Oberhausen. Das Oberhausener Forschungsinstitut Umsicht hat nach eigenen Angaben eine Welt-Neuheit entwickelt – um teure Abwasserrohre zu schützen.
Immer diese Mikroorganismen, die offenbar nicht viel anderes zu tun haben, als irgendetwas zu zerstören: Während die Coronaviren die Lungen der Menschen angreifen, malträtieren ganze Armeen verschiedener Bakterien in einem ausgeklügelten Verfahren wertvolle Abwasserrohre – durch Säure.

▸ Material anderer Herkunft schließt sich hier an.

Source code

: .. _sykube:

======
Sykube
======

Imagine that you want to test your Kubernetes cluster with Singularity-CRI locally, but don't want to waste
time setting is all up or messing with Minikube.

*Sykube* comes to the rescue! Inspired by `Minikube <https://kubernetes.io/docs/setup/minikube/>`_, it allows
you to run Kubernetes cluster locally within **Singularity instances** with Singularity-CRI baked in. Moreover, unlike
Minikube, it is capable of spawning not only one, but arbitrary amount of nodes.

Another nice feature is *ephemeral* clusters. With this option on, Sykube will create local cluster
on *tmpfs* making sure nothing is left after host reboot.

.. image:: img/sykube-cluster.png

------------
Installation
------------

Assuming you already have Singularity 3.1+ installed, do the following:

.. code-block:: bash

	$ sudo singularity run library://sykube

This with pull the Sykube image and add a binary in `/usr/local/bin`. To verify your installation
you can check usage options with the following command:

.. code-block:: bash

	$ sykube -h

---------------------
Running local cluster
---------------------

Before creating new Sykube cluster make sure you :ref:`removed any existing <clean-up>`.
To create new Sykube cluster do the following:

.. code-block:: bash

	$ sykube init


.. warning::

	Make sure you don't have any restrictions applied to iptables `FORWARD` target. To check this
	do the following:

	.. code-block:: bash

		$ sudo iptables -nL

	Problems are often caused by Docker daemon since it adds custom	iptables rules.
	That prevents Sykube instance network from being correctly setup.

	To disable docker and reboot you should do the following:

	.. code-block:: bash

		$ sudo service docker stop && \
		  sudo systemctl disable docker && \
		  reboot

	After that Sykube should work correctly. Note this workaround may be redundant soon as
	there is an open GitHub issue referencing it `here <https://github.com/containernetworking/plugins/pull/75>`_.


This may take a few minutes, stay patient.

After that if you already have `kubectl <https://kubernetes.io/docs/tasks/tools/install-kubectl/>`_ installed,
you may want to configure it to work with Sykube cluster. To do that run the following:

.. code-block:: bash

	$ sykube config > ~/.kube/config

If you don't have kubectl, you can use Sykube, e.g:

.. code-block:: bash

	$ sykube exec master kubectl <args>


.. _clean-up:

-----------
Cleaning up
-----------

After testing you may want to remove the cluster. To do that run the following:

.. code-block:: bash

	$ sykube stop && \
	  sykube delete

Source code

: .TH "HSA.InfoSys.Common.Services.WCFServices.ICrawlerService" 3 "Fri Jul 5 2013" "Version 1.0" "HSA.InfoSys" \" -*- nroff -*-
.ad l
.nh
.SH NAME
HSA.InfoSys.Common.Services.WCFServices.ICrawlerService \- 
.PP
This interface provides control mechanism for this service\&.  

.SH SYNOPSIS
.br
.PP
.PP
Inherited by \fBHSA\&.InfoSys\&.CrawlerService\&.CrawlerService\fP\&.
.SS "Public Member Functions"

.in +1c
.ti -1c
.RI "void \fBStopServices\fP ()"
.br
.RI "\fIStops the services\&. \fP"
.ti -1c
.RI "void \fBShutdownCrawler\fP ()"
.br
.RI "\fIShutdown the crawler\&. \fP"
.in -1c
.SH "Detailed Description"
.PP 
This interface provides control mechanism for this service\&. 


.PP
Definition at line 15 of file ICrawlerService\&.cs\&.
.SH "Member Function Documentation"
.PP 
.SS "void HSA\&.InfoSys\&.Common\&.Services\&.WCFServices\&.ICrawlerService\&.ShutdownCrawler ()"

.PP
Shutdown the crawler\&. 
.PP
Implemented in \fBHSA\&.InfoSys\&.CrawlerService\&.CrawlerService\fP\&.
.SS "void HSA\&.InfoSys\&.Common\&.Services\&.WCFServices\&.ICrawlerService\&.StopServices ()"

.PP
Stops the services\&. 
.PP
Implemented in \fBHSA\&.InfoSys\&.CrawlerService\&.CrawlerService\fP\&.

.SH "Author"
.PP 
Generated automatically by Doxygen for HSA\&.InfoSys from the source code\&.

Und dabei ist es fast gleichgültig, ob die Rohre aus Beton, Mörtel, Zement, Kunststoff oder aus beschichteten metallischen Werkstoffen bestehen. Das Ergebnis ist immer das Gleiche: Die Rohre korrodieren, werden dünner, bekommen Löcher und zersetzen sich mit den Jahren. Und jeder weiß, wie teuer es ist, ganze Rohrlandschaften unterirdisch austauschen zu müssen – am Ende muss der Bürger dies über Abwassergebühren zahlen.
Auf der Suche nach dem idealen Material
Schon seit 2006 beschäftigt sich das Oberhausener Fraunhofer Institut Umsicht mit dem Säure-Problem – sie suchen auf Prüf- und Testständen eine Materialart, die dem Angriff der Bakterien-Armeen standhält. Die Forscher wissen dabei genau, wie die Mikroben vorgehen: Die Bakterienart eins macht aus den stinkenden Schwefelverbindungen im Abwasser Sulfid, das zu Schwefelwasserstoff (H2S) umgesetzt wird, das sich als Schwefel absetzt. Die Bakterienart zwei verwandelt den Schwefel in Schwefelsäure – und startet damit den Säureangriff auf die Materialien.
Auf ihren Prüfständen an der Osterfelder Straße 3 stellen die Oberhausener Wissenschaftler diesen Langzeitprozess stark zeitlich verkürzt nach, um resistente Materialien für Rohre entwickeln zu können. Die Industrie jedenfalls fragt bei den Oberhausener Fachleuten immer stärker nach, neue Materialien zu testen. Denn die Zahl der Schäden steigt nach Darstellung von Fraunhofer seit Jahren an.
Hohe Nachfrage nach Material-Tests
Um diesem Bedarf nach Tests neuer Materialien auf dem Markt Herr zu werden, entwickelte das Fraunhofer Umsicht gleich eine innovative Anlage mit „einer weltweit einzigartigen Technik“ – sowohl wenn man die Größe als auch den Digitalisierungsgrad betrachtet. Das Verfahren stellt den chemisch-biologischen Angriff praxisnah, zeitgerafft und reproduzierbar nach.
Finanziert wurde das seit 2019 laufende Projekt aus Fraunhofer-internen Geldern. „Es freut uns ganz besonders, dass wir mit der neuen Anlage nun ausreichend Kapazität haben, auf die Wünsche unserer Kunden einzugehen. Zudem können wir gemeinsame Projekte mit anderen europäischen Wissenschaftlern verstärkt angehen“, sagt Dr. Holger Wack, Projektleiter in der Abteilung Materialsysteme. Fraunhofer arbeitet beim Betrieb dieser Anlage mit dem Hamburger Institut für Hygiene und Mikrobiologie Dr. Brill + Partner zusammen. Derzeit laufen bereits Untersuchungen mit der neuen Testtechnik.